*Please note: This slide show represents a visual interpretation and is not intended to provide, nor substitute as, medical and/or clinical advice.
The immune system is composed of a network of cells that work together to defend the body against infections and disease.
Cells in the immune system can cause inflammation to eliminate an infection in the body.
Once the infection has been cleared, the immune defenses begin to wind down and switch “off” until the next infection signals them to switch back “on”.
However, in people with inflammatory bowel disease (IBD), one theory is that the immune system does not respond to the body’s “off switch”, leading to an overactive immune system and chronic inflammation in the gut.
This chronic inflammation is spurred on by a large imbalance of chemicals, called cytokines, which act as “on” signals to cause inflammation.
Another theory of IBD is that the immune system is constantly being stimulated and therefore is always in an activated state, although the cause is not yet known.
One of the major signals of inflammation in many inflammatory conditions in the body, including IBD, is a cytokine known as tumor necrosis factor-alpha (TNF- α), which is produced by some cells of the immune system.
When TNF-α is released from cells, it interacts with other cells through “TNF receptors” on the surface of those cells, which results in inflammation.
This inflammation contributes to the development and persistence of the ulcerations in the gut that cause the symptoms of IBD.
In IBD, controlling inflammation is critical to maintaining good health, improving quality of life, and reducing the chance of needing surgery.

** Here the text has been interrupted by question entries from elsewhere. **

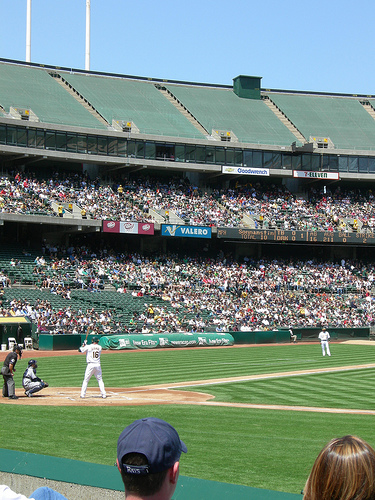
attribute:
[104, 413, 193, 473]
cap — blue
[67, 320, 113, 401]
player — waiting, ready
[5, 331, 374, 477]
field — large, green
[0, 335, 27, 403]
umpire — ready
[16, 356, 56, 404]
catcher — ready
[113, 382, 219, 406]
lines — white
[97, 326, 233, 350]
advertisement — green, long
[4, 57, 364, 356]
baseball stadium — large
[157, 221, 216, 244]
sign — advertisement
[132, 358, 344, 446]
grass — fresh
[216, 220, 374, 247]
scoreboard — high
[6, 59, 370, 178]
skybox seats — high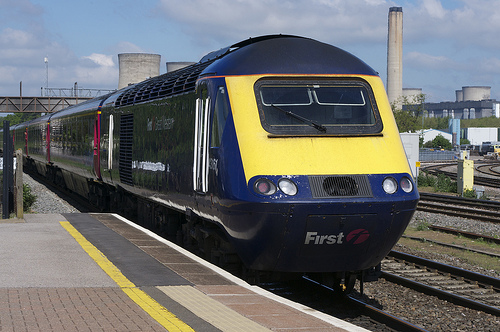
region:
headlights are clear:
[381, 177, 403, 199]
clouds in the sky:
[422, 7, 476, 34]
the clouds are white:
[419, 4, 490, 41]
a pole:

One way to reduce inflammation is by modifying or suppressing the immune system through medications.
Medications that modify the normal response of the immune system are called immunomodulators, and those that specifically target and suppress the effects of TNF- α are known as TNF blockers or anti-TNF agents. Anti-TNF agents are part of a class of medications known as “biologic therapies”.
By modifying or suppressing the immune system, it can restore balance in the system, and therefore prevent ongoing damage.
Reducing the amount of TNF-α that is circulating in the blood is associated with a reduction of inflammation in IBD and improvement in the symptoms of the disease.
Anti-TNF medications work by attaching to free-floating TNF-α outside of cells as well as transmembrane TNF-α found on the cell surface. Because it is attached to the anti-TNF medication, TNF-α is unable to interact with its receptors on the surface of cells in the gut to cause inflammation.
Examples of anti-TNF medications used in IBD include infliximab, adalimumab, and certolizumab pegol. These drugs have each shown to be effective in reducing signs and symptoms of inflammation in Crohn’s disease. Infliximab and adalimumab have also been shown to be effective in ulcerative colitis.
In fact, inflammation and ulcers in the gut can be healed within a few weeks in some patients taking anti-TNF therapy. By binding to TNF-α, these medications can reduce inflammation in the gut caused by TNF-α.
Some patients greatly benefit from anti-TNF therapy; regular treatment with some anti-TNF agents may reduce the number of hospitalizations by half and decrease the number of surgeries in patients with Crohn’s disease and ulcerative colitis.
However, as with any medication, it is important to understand the side effects that may be associated with anti-TNF agents.
The most common risk of anti-TNF therapy is losing response to the drug, which can happen in as many as 50% of patients after one year of treatment
When this occurs, it often requires dose changes of the medication or switching to another medication.
There are a variety of ways to prevent loss of response, but one of the most important is staying on a regular schedule of infusions.
There are many other therapies in development that target additional molecules involved in inflammation.